No mês passado, o governo federal publicou decreto reduzindo o IPI (imposto sobre produtos industrializados) em até 25%. Por outro lado, a Petrobras elevou o preço dos combustíveis, refletindo a disparada da cotação internacional do barril de petróleo com o conflito militar entre Rússia e Ucrânia, e novas preocupações com a inflação de commodities e desaceleração econômica da China diante do retorno de lockdowns para conter um novo surto de covid.
Nova mínima
Nesta manhã, as ações da Magalu apresentam forte queda, cravando uma nova mínima de R$ 5,30, desvalorização de 6,85%. Em 52 semanas, o papel oscilou entre uma mínima de R$ 5,30 e uma máxima de R$ 24,76, ou seja, perdeu 78,6% de valor no período de um ano.
“O Magazine Luiza reportou resultados do 4º trimestre abaixo do esperado. A dinâmica de receita segue impactada pela deterioração macroeconômica, principalmente nas lojas físicas e 1P (estoque próprio online), enquanto a margem Ebitda foi o destaque negativo (-2,6 pontos percentuais na comparação ano/ano), reflexo da fraca performance das lojas físicas no período”, comentou relatório da XP.
Do lado positivo, o relatório citou que o Magalu deu uma maior abertura da diversificação de produtos em sua plataforma, com as novas categorias representando 45% das vendas do e-commerce em 2021, com destaque para R$ 4 bilhões de GMV (vendas totais) do KaBum!, R$ 1 bilhão de GMV da Época Cosméticos, R$ 1,3 bilhão do AiQFome e R$5 bilhões em Netshoes/Moda. “Além disso, destacamos o avanço da penetração do Magalu Entregas e Agencias Magalu, que reduzem os custos de frete e tempo de entrega, enquanto a companhia sinalizou uma tendência positiva para capital de giro com mais de R$ 1 bilhão de redução em estoques no primeiro trimestre de 2022″, detalhou a XP.
A casa de análise Levante também focou nos dados positivos do balanço, como o aumento da participação das novas categorias de produtos no e-commerce decorrente dos ativos recém-adquiridos. “Desde 2018, com aquisições que consideramos certeiras e com investimentos orgânicos, o Magalu vem diversificando e ampliando suas fontes de receitas.
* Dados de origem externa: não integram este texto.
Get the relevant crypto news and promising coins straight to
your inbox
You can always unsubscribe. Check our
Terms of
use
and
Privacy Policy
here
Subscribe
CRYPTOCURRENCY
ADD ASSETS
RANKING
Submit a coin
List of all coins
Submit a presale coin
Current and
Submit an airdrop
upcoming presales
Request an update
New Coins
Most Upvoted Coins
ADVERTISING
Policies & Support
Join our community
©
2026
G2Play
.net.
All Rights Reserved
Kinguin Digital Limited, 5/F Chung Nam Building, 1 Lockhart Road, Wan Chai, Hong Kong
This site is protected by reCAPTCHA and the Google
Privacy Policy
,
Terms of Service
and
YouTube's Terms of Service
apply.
Em 2021, as vendas de produtos de novas categorias representaram 45% das vendas do e-commerce (em termos anualizados), impulsionadas principalmente pelo marketplace, um dos que mais crescem no país. O espaço para a expansão desses negócios - todos fora das categorias tradicionais do Magalu – ainda é gigantesco”, analisou a Levante em relatório matinal.
Fevereiro
Em fevereiro, o e-commerce brasileiro retraiu 14% com relação ao mês anterior. Os dados foram divulgados hoje no Relatório Setores do E-commerce, da Conversion, agência de Search Engine Optimization (SEO), que aponta que em fevereiro os 10 principais e-commerces brasileiros receberam um total de quase 700 milhões de acessos. A lista dos 10 maiores sites é composta de: 1. MercadoLivre, 2. Americanas, 3. Amazon Brasil, 4. Magazine Luiza, 5. Shopee, 6. Casas Bahia, 7. AliExpress, 8. Netshoes, 9. Samsung e 10. Hurb.
Segundo a Conversion, a queda, que já era esperada, foi menor que a redução registrada no mesmo período no ano passado. Em fevereiro de 2021, o comércio eletrônico nacional registrou 1,49 bilhão de visitas e uma queda de mais de 16%. De acordo com o relatório, em média cada brasileiro acessou cerca de 8 vezes sites de e-commerce no mês. Cada acesso, por sua vez, pode ter a visualização de muitas páginas.
Os canais preferidos para chegar às lojas são “direto” (quando ele digita o endereço da loja e representa 44,3% dos acessos), busca orgânica do Google (27,2%) e busca paga (18,7%). Tráfego de redes sociais representam 3,1%.